Using the data from Wikipedia, we obtained data regarding to all borough and neighborhood in Toronto. Then we are able to obtain the name of unique boroughs that is used in further analysis.

Using the data from Foursquare, we obtained data regarding location of rival burger joints on each borough. It is needed to find the location which requirements meet the requests of the CEO.

After that, we used K-Means clustering to cluster the location of rival burger joints in order to find the centroids. The centroids are the location which is predicted to meet the requirements from the CEO

After the centroids of each borough is found, we use Geopy and Folium to generate a map to visualize the data.

## Conclusion

Now we have 3 locations from each borough where we should consider building our first 3 joints in the borough. As we have the latitude and longitude of each area, it is a simple task to translate it to street number using other user-friendly apps such as Google Maps to find the location in real life. 

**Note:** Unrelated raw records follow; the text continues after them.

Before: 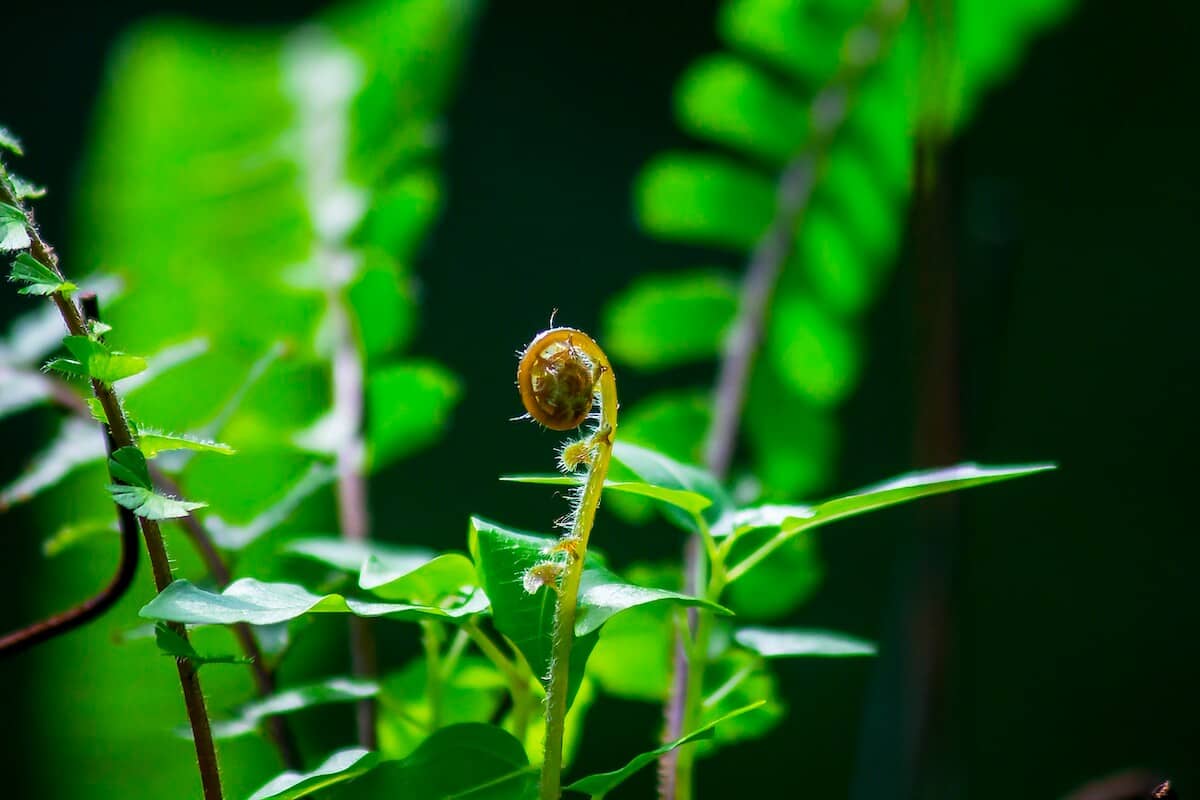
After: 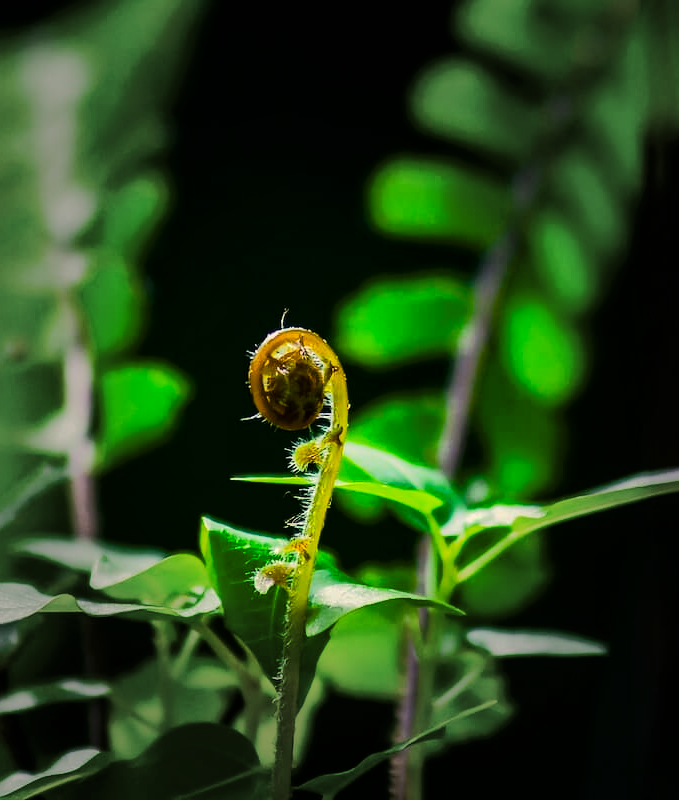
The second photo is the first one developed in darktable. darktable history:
exposure: compensate highlight preservation false
vignetting: fall-off start 39.15%, fall-off radius 40.69%
color balance rgb: linear chroma grading › global chroma 9.155%, perceptual saturation grading › global saturation 24.061%, perceptual saturation grading › highlights -24.485%, perceptual saturation grading › mid-tones 24.48%, perceptual saturation grading › shadows 39.375%
levels: mode automatic, levels [0, 0.476, 0.951]
color correction: highlights a* 1.33, highlights b* 18.23
shadows and highlights: shadows color adjustment 99.13%, highlights color adjustment 0.23%
crop and rotate: left 22.425%, right 20.969%
tone curve: curves: ch0 [(0, 0) (0.003, 0.005) (0.011, 0.006) (0.025, 0.004) (0.044, 0.004) (0.069, 0.007) (0.1, 0.014) (0.136, 0.018) (0.177, 0.034) (0.224, 0.065) (0.277, 0.089) (0.335, 0.143) (0.399, 0.219) (0.468, 0.327) (0.543, 0.455) (0.623, 0.63) (0.709, 0.786) (0.801, 0.87) (0.898, 0.922) (1, 1)], color space Lab, linked channels, preserve colors none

As we are using n_init = 10, it is considered the best option from 10 tries so we may say that it is almost the ideal location by considering distance to other joints and number of population around the area.

Final decission on optimal joint location will be made by stakeholders based on specific characteristics of neighborhoods and locations in every recommended zone, taking into consideration additional factors like attractiveness of each location (proximity to park or water), levels of noise / proximity to major roads, real estate availability, prices, social and economic dynamics of every neighborhood etc.